Yes indeed, the kilokluster is not used anymore. the new clusters at UCSC are called swarm, encodek and memk. Swarm is the only interesting cluster here, with something around 1000 CPUs on ~ 250 nodes, built in part by clusterguys
The key part of all clusters here is a 250 TB IBM GPFS filesystem. GPFS costs money but it sits in the kernel and has been designed from the start for distributed operation. I don't know how it works and where the caching servers are located, I can only say that it is extremely fast. Way faster in distributed mode than ZFS, and even the metadata information arrives on time. The network links are normal 1 GB ethernet from what I know. Big clusters cannot use NFS at all, to my knowledge.
The other important part are local harddisks, 250 GB each, they should be bigger, but that's what we have. Genomes and all big datafiles are stored on local harddisks and are loaded from there, that avoids the clogging the network.
We do not use LSF or Sun/Oracle grid engine but parasol, a light-weight job scheduler written by Jim Kent. It can handle millions of jobs and submits a job within milliseconds, and can recover from some failures automatically. Some parts of the group have plugged more complex layers on top of that, notably JobTree by Ben Paten but that's only if you have complex workflows. JobTree can restart the right jobs after any errors.
The use of local harddisks and a distributed filesystem is in the end very similar to what Amazon, Yahoo and Google are doing. They have distributed file systems (like Google FS, HDFS) + use local storage (HDFS) + a fast scheduler, just we do not have to rewrite our software to use the local storage in a certain way (like MapReduce or Hadoop), we just input and output files. But this is also because, in genomics, our datafiles are very very small compared to what big internet companies have and jobs are often computation-intense and not as IO-intense.

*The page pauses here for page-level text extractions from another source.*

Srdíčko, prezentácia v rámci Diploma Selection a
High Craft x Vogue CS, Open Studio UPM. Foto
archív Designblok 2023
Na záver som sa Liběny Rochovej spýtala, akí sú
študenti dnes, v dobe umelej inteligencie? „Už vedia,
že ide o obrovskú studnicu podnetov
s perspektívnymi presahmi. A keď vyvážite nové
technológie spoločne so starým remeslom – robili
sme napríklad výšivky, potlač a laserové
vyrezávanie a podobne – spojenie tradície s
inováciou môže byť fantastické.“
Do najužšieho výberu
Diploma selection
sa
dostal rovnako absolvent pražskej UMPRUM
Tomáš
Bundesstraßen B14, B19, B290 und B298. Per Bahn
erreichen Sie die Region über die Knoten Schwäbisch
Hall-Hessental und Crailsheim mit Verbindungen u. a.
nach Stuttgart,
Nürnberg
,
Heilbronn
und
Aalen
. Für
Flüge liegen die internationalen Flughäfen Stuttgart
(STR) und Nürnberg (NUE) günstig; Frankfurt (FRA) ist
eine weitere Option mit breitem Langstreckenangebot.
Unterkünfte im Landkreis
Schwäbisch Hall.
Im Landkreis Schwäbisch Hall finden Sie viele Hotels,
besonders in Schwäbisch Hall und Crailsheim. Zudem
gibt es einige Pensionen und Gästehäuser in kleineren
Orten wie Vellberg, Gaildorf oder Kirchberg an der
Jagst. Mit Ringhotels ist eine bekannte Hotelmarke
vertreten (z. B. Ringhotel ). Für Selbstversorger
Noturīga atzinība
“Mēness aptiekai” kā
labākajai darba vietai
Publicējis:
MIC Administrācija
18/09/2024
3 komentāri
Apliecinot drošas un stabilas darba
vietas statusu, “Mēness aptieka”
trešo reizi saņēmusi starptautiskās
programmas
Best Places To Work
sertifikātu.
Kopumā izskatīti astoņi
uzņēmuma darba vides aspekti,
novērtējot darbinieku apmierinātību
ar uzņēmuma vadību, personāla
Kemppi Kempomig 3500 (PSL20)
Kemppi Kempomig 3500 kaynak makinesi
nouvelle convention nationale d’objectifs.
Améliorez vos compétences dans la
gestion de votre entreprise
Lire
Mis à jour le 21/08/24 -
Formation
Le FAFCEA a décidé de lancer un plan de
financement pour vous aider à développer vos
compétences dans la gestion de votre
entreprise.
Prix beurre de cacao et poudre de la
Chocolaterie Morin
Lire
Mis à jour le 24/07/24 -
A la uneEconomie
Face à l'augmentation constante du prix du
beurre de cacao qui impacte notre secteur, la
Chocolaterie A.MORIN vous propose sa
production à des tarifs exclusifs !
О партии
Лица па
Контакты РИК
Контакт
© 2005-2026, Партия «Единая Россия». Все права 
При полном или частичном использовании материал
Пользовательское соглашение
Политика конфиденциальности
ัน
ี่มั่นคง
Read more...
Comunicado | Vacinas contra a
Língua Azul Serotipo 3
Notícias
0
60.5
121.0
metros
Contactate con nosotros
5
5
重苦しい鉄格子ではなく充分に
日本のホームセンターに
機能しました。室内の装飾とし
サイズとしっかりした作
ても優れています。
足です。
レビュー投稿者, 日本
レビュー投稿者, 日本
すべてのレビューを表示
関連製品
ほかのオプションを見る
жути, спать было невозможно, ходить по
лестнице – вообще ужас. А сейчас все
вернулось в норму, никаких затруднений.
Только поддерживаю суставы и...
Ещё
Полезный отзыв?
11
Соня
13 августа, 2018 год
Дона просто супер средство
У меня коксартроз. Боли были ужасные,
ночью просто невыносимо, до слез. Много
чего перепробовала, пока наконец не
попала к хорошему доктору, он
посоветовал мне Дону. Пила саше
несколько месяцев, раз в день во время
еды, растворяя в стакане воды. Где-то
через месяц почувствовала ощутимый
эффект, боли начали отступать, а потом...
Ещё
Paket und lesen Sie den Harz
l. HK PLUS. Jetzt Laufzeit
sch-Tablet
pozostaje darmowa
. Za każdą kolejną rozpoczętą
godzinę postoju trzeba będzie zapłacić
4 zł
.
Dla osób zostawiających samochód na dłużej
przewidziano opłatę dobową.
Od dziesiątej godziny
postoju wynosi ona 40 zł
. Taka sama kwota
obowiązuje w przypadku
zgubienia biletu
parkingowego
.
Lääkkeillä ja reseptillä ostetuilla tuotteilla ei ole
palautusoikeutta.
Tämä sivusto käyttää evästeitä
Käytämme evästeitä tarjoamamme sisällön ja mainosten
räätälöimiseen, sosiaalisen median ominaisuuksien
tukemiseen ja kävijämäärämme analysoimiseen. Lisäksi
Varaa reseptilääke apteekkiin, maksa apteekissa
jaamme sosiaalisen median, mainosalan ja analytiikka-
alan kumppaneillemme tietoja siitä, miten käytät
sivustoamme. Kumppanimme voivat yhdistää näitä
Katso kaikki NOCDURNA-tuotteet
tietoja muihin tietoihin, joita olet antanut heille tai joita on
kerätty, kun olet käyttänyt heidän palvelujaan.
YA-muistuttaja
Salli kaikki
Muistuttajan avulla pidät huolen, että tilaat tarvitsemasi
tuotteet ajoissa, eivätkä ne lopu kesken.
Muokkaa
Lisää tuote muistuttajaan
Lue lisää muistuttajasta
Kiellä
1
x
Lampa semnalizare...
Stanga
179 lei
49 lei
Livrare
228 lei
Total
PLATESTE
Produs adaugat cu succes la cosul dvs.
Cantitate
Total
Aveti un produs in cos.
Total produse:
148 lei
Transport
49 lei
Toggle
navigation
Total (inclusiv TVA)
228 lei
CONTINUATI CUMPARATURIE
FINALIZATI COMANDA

I know a bit about the Sanger infrastructure but I better let that to someone from the EBI to explain more in detail.
You probably know Chris already from the blogosphere, he has lots on info on his blog about clusters for genomics http://blog.bioteam.net/
At the moment, if you plan to build your own cluster, I would go for one of those massive 48-CPU machines and run parasol on it. That's in my opinion the simplest way to get a small cluster running, but I have never tried it (has anyone here?)
many thanks Maximilianh ! :-)
Excellent update on the UCSC systems, thanks for this Max. Info on the Sanger system would probably be appreciated by all as well.
maximilianh - although I agree huge SMPs are nice, why'd you want to run a batch system on a single machine? IME, batch queuing is better avoided if possible.
if your software is not multithreaded, then batch queue is the only alternative, right?
By the way, GPFS is using multiple fileservers, Here we use around 30 fileservers for 250 compute nodes
NFS should not really be a problem even for large clusters, now that there is pNFS (parallel NFS). Also, some vendors have proprietary NFS like solutions that give you direct access to the storage blades/nodes (after talking to a directory blade), which should make it possible to scale up quite well (we run one such at UPPMAX). Might depend on what is a large cluster, but at least a ~340 node cluster (2xquad core in each node) against a 600TB such parallel storage system, is not really any problem at all, from our experience.